◆ Instructions for the task
Only the lines below between the ones containing "#925, priority: 高 -> 低" and "#948, estimate: 3 -> 5", inclusive, are to be reproduced, each exactly as it stands.

--- Input data Enclosed Below ---

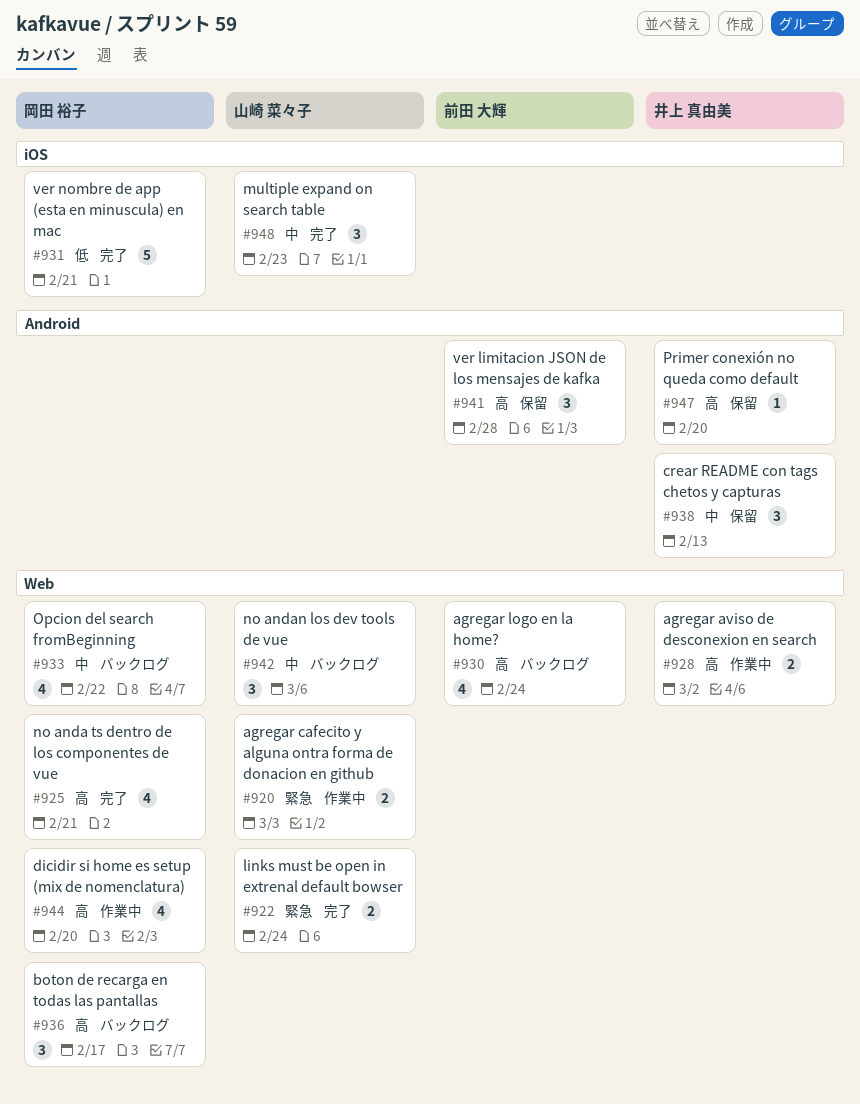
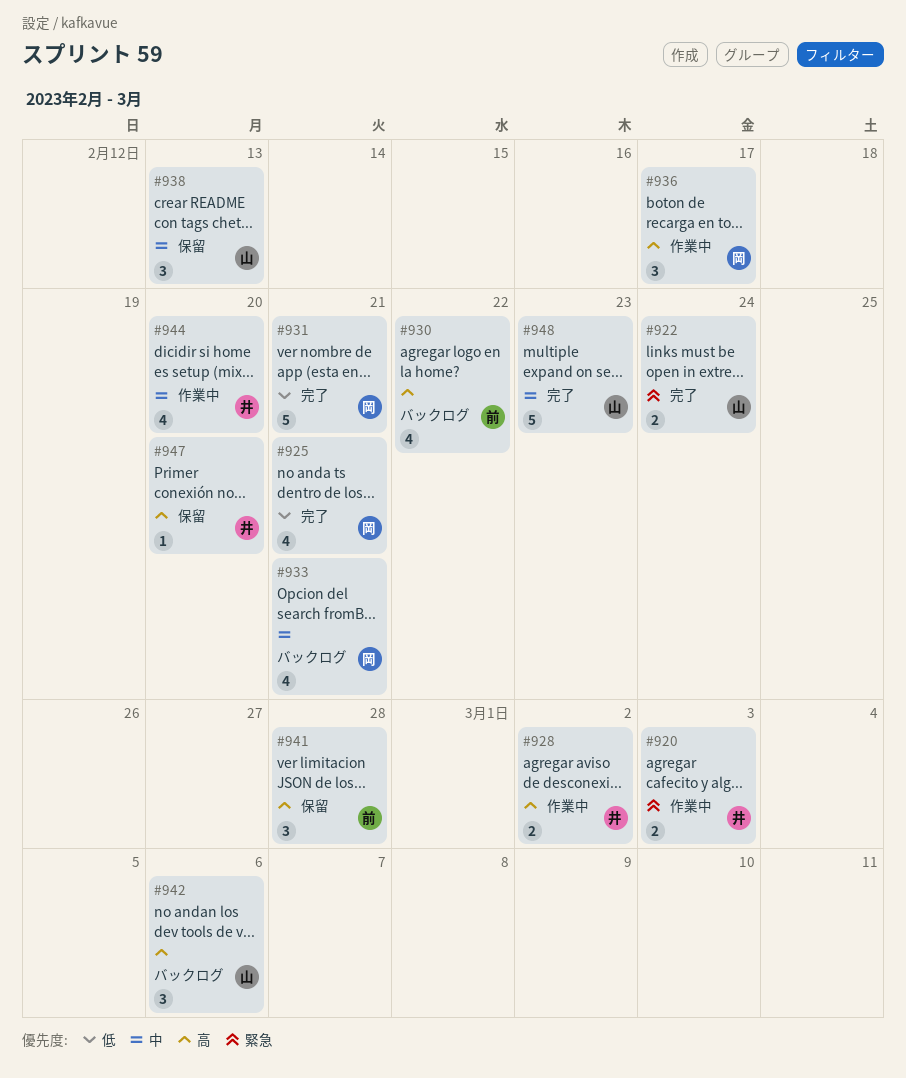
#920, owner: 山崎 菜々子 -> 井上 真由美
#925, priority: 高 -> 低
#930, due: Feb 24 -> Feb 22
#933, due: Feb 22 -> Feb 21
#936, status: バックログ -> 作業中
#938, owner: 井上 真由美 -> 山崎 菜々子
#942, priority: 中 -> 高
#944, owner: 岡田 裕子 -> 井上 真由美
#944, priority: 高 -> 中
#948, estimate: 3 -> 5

--- End of Enclosed Input data ---
--- Input data Enclosed Below ---

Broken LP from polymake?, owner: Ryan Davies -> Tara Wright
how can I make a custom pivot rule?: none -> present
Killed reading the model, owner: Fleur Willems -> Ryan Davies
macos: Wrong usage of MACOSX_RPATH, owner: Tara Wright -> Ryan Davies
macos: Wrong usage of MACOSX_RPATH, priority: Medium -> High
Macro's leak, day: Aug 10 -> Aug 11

--- End of Enclosed Input data ---

◆ Exercise answer
#925, priority: 高 -> 低
#930, due: Feb 24 -> Feb 22
#933, due: Feb 22 -> Feb 21
#936, status: バックログ -> 作業中
#938, owner: 井上 真由美 -> 山崎 菜々子
#942, priority: 中 -> 高
#944, owner: 岡田 裕子 -> 井上 真由美
#944, priority: 高 -> 中
#948, estimate: 3 -> 5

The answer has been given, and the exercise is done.